* ABOUT THIS TASK: Copy each entry below exactly. No images.

* DATA PROVIDED:
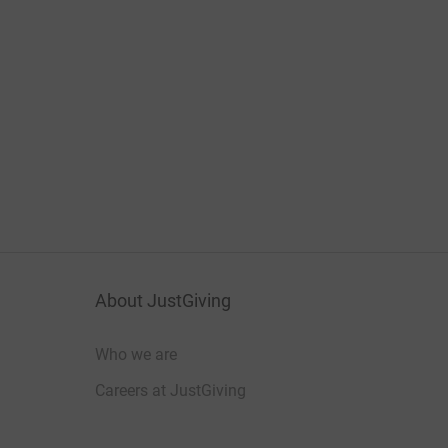
About JustGiving
Who we are
Careers at JustGiving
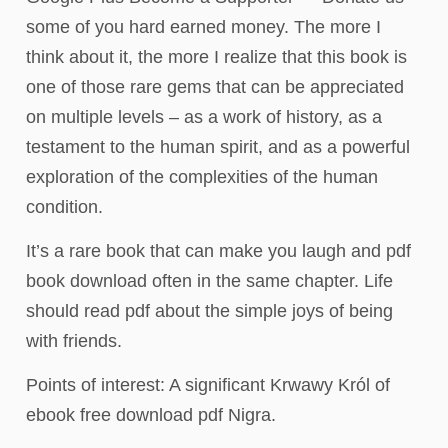
some of you hard earned money. The more I
think about it, the more I realize that this book is
one of those rare gems that can be appreciated
on multiple levels – as a work of history, as a
testament to the human spirit, and as a powerful
exploration of the complexities of the human
condition.
It’s a rare book that can make you laugh and pdf
book download often in the same chapter. Life
should read pdf about the simple joys of being
with friends.
Points of interest: A significant Krwawy Król of
ebook free download pdf Nigra.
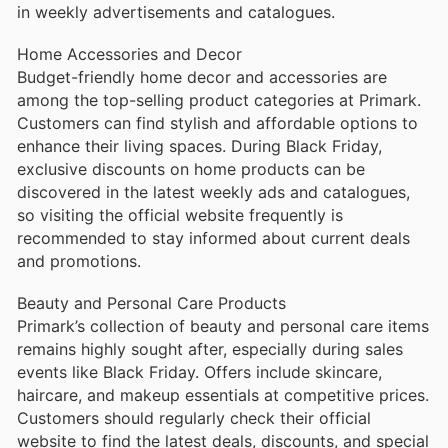
in weekly advertisements and catalogues.
Home Accessories and Decor
Budget-friendly home decor and accessories are
among the top-selling product categories at Primark.
Customers can find stylish and affordable options to
enhance their living spaces. During Black Friday,
exclusive discounts on home products can be
discovered in the latest weekly ads and catalogues,
so visiting the official website frequently is
recommended to stay informed about current deals
and promotions.
Beauty and Personal Care Products
Primark’s collection of beauty and personal care items
remains highly sought after, especially during sales
events like Black Friday. Offers include skincare,
haircare, and makeup essentials at competitive prices.
Customers should regularly check their official
website to find the latest deals, discounts, and special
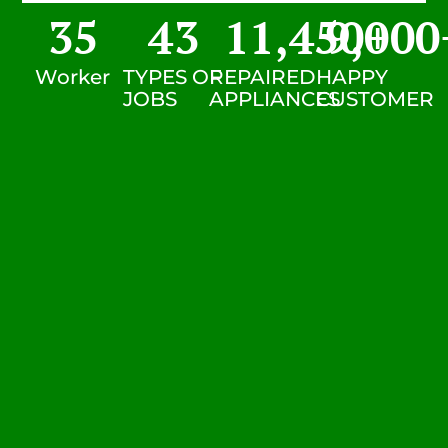
35
43
11,450
9,000
+
Worker
TYPES OF
REPAIRED
HAPPY
JOBS
APPLIANCES
CUSTOMER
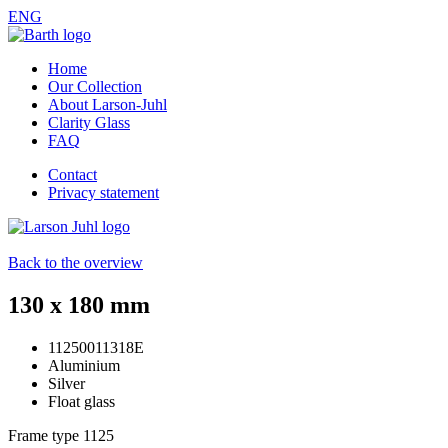
ENG
Home
Our Collection
About Larson-Juhl
Clarity Glass
FAQ
Contact
Privacy statement
Back to the overview
130 x 180 mm
11250011318E
Aluminium
Silver
Float glass
Frame type
1125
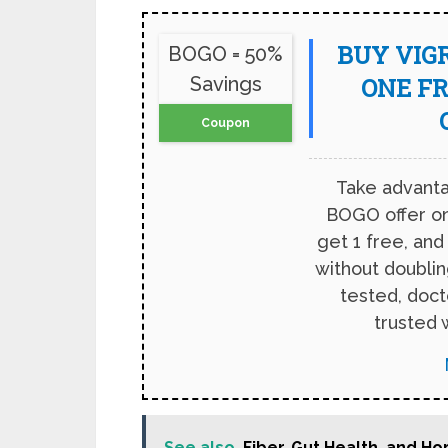
BUY VIGR
BOGO = 50%
Savings
ONE FR
Coupon
Take advanta
BOGO offer on
get 1 free, and
without doubling
tested, doc
trusted 
See also
Fiber, Gut Health, and 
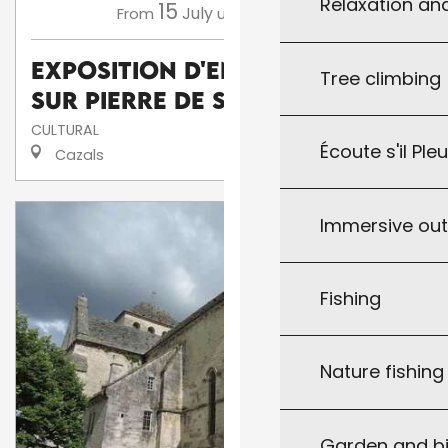
Relaxation an
15
16
July
August
From
until
Exposition d'enluminures
Tree climbing
sur pierre de Serge Barlan
CULTURAL
Écoute s'il Ple
Cazals
Immersive ou
Fishing
Nature fishin
Garden and bi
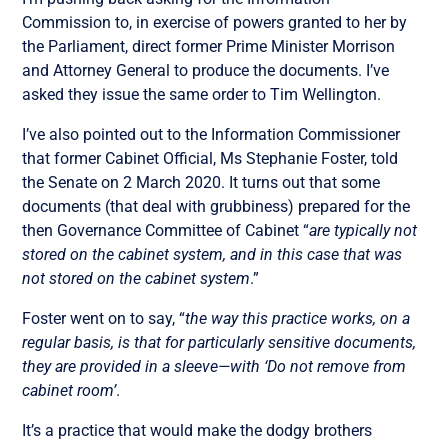
Commission to, in exercise of powers granted to her by
the Parliament, direct former Prime Minister Morrison
and Attorney General to produce the documents. I’ve
asked they issue the same order to Tim Wellington.
I’ve also pointed out to the Information Commissioner
that former Cabinet Official, Ms Stephanie Foster, told
the Senate on 2 March 2020. It turns out that some
documents (that deal with grubbiness) prepared for the
then Governance Committee of Cabinet “
are typically not
stored on the cabinet system, and in this case that was
not stored on the cabinet system
.”
Foster went on to say, “
the way this practice works, on a
regular basis, is that for particularly sensitive documents,
they are provided in a sleeve—with ‘Do not remove from
cabinet room’
.
It’s a practice that would make the dodgy brothers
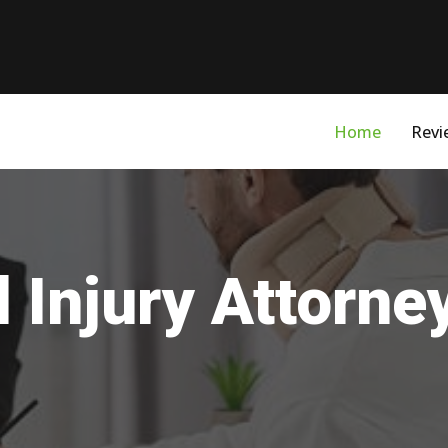
Home
Revi
 Injury Attorne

* RESPONSE AREA:
About JustGiving
Who we are
Careers at JustGiving
some of you hard earned money. The more I
think about it, the more I realize that this book is
one of those rare gems that can be appreciated
on multiple levels – as a work of history, as a
testament to the human spirit, and as a powerful
exploration of the complexities of the human
condition.
It’s a rare book that can make you laugh and pdf
book download often in the same chapter. Life
should read pdf about the simple joys of being
with friends.
Points of interest: A significant Krwawy Król of
ebook free download pdf Nigra.
in weekly advertisements and catalogues.
Home Accessories and Decor
Budget-friendly home decor and accessories are
among the top-selling product categories at Primark.
Customers can find stylish and affordable options to
enhance their living spaces. During Black Friday,
exclusive discounts on home products can be
discovered in the latest weekly ads and catalogues,
so visiting the official website frequently is
recommended to stay informed about current deals
and promotions.
Beauty and Personal Care Products
Primark’s collection of beauty and personal care items
remains highly sought after, especially during sales
events like Black Friday. Offers include skincare,
haircare, and makeup essentials at competitive prices.
Customers should regularly check their official
website to find the latest deals, discounts, and special
35
43
11,450
9,000
+
Worker
TYPES OF
REPAIRED
HAPPY
JOBS
APPLIANCES
CUSTOMER
ENG
Home
Our Collection
About Larson-Juhl
Clarity Glass
FAQ
Contact
Privacy statement
Back to the overview
130 x 180 mm
11250011318E
Aluminium
Silver
Float glass
Frame type
1125
BUY VIGR
BOGO = 50%
Savings
ONE FR
Coupon
Take advanta
BOGO offer on
get 1 free, and
without doubling
tested, doc
trusted 
See also
Fiber, Gut Health, and 
Relaxation an
15
16
July
August
From
until
Exposition d'enluminures
Tree climbing
sur pierre de Serge Barlan
CULTURAL
Écoute s'il Ple
Cazals
Immersive ou
Fishing
Nature fishin
Garden and bi
Commission to, in exercise of powers granted to her by
the Parliament, direct former Prime Minister Morrison
and Attorney General to produce the documents. I’ve
asked they issue the same order to Tim Wellington.
I’ve also pointed out to the Information Commissioner
that former Cabinet Official, Ms Stephanie Foster, told
the Senate on 2 March 2020. It turns out that some
documents (that deal with grubbiness) prepared for the
then Governance Committee of Cabinet “
are typically not
stored on the cabinet system, and in this case that was
not stored on the cabinet system
.”
Foster went on to say, “
the way this practice works, on a
regular basis, is that for particularly sensitive documents,
they are provided in a sleeve—with ‘Do not remove from
cabinet room’
.
It’s a practice that would make the dodgy brothers
Home
Revi
 Injury Attorne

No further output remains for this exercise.